Usually long term memories feel like vague memories of photographs, or memories of remembering memories from memories. An ever fading cascade of the degradation of both fact and feeling. A glimpse or snapshot that allows for some facts and the analytic but not so much the emotion and feeling of an event to transpose through the ether. Retrieving the visceral taste and texture of a lived experience was never a possibility until this point.

Then I realised something hugely important in the narrative of my existence. I have always been known as a very dry, restrained, unemotional sort of a person. Never getting excited about art or people or anything really and I never truly knew love. It felt more of a mass delusion than something real. I had plenty of girlfriends, and liked the majority of them very much but when they told me they loved me I could either respond with the truth or the more gentle approach, which was to lie.
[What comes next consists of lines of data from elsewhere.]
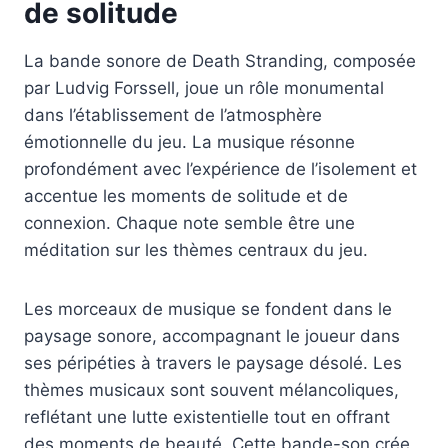
de solitude
La bande sonore de Death Stranding, composée
par Ludvig Forssell, joue un rôle monumental
dans l’établissement de l’atmosphère
émotionnelle du jeu. La musique résonne
profondément avec l’expérience de l’isolement et
accentue les moments de solitude et de
connexion. Chaque note semble être une
méditation sur les thèmes centraux du jeu.
Les morceaux de musique se fondent dans le
paysage sonore, accompagnant le joueur dans
ses péripéties à travers le paysage désolé. Les
thèmes musicaux sont souvent mélancoliques,
reflétant une lutte existentielle tout en offrant
des moments de beauté. Cette bande-son crée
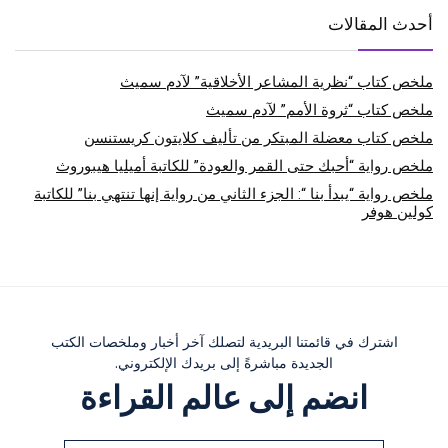
أحدث المقالات
ملخص كتاب “نظرية المشاعر الأخلاقية” لآدم سميث
ملخص كتاب “ثروة الأمم” لآدم سميث
ملخص كتاب معضلة المبتكر من تأليف كلايتون كريستنسن
ملخص رواية “أحبك حتى القمر والعودة” للكاتبة أميليا هيبوروث
ملخص رواية “يبدأ بنا “: الجزء الثاني من رواية إنها تنتهي بنا” للكاتبة
كولين هوفر
اشترك في قائمتنا البريدية لتصلك آخر أخبار وملخصات الكتب
الجديدة مباشرةً إلى بريدك الإلكتروني.
انضم إلى عالم القراءة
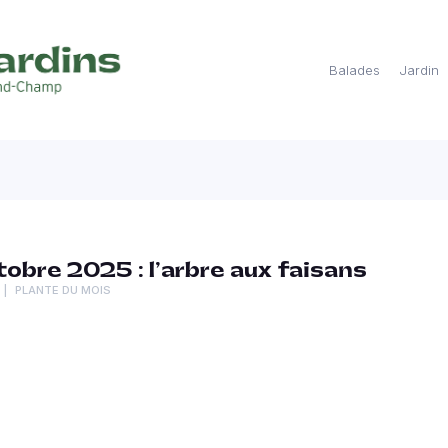
Balades
Jardin
tobre 2025 : l’arbre aux faisans
PLANTE DU MOIS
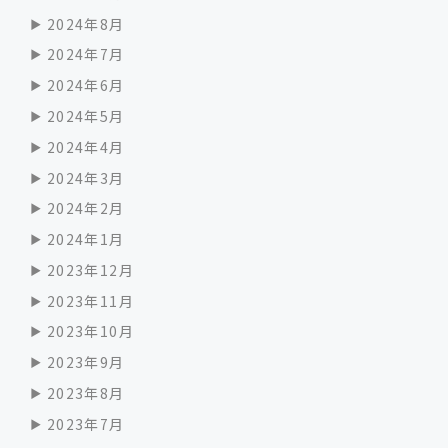
2024年8月
2024年7月
2024年6月
2024年5月
2024年4月
2024年3月
2024年2月
2024年1月
2023年12月
2023年11月
2023年10月
2023年9月
2023年8月
2023年7月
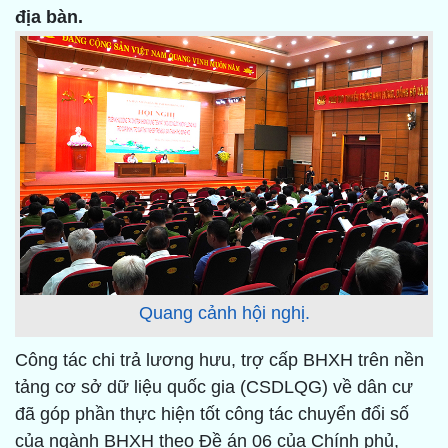
địa bàn.
Quang cảnh hội nghị.
Công tác chi trả lương hưu, trợ cấp BHXH trên nền
tảng cơ sở dữ liệu quốc gia (CSDLQG) về dân cư
đã góp phần thực hiện tốt công tác chuyển đổi số
của ngành BHXH theo Đề án 06 của Chính phủ,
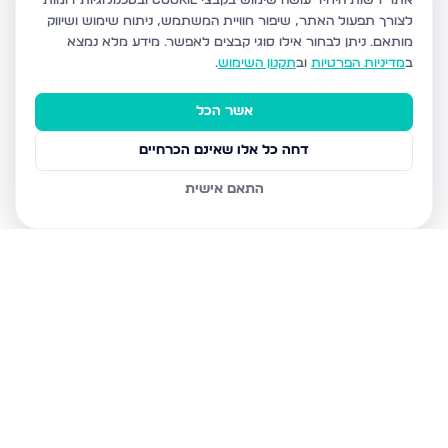
אתר רשות היחיד עושה שימוש בקבצי Cookie ובטכנולוגיות דומות
לצורך תפעול האתר, שיפור חוויית המשתמש, ניתוח שימוש ושיווק
מותאם.
ניתן לבחור אילו סוגי קבצים לאפשר. מידע מלא נמצא
ב
מדיניות הפרטיות
וב
תקנון השימוש
.
אשר הכל
דחה כל אלו שאינם הכרחיים
התאם אישית
נכסים נוספים
בדימונה
רבי נחמן מאומן 30, דימונה
הרצל 234, דימונה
That is, until it happened. I found a creature with whom I felt the deepest of admiration. Who’s darkness was light and who’s flaws oozed sweetest perfection. Never before had I felt such excitement over the sight and sense of a person. At last I had encountered an entity for whom the production of compliments wasn’t a task but a desperately relentless pleasure. The girl flew away, I drank lots of beer and soon enough I was yet again incapable of love. It was a beautiful tragedy and I soon came to appreciate the absurdity of a life which allows such magnitudes of sorrow to exist.

I feel as though the girl absurd was a trigger for the chemical/hormonal process involved in love that I simply would not have been able to process if I were in a previous or future cognitive state. I also believe that without the use of an emotionally capable memory the presence of another being will simply not be able to spark deep and true emotions from within ones own psyche. A person for whom excites you does so not because of who they are but because they trigger a learned response with in you, which can only flourish when the memory of their divine beauty shines clearly. I look forward to falling head over heals again and maybe even being able to cry over the beauty of an artwork once my issues are further addressed.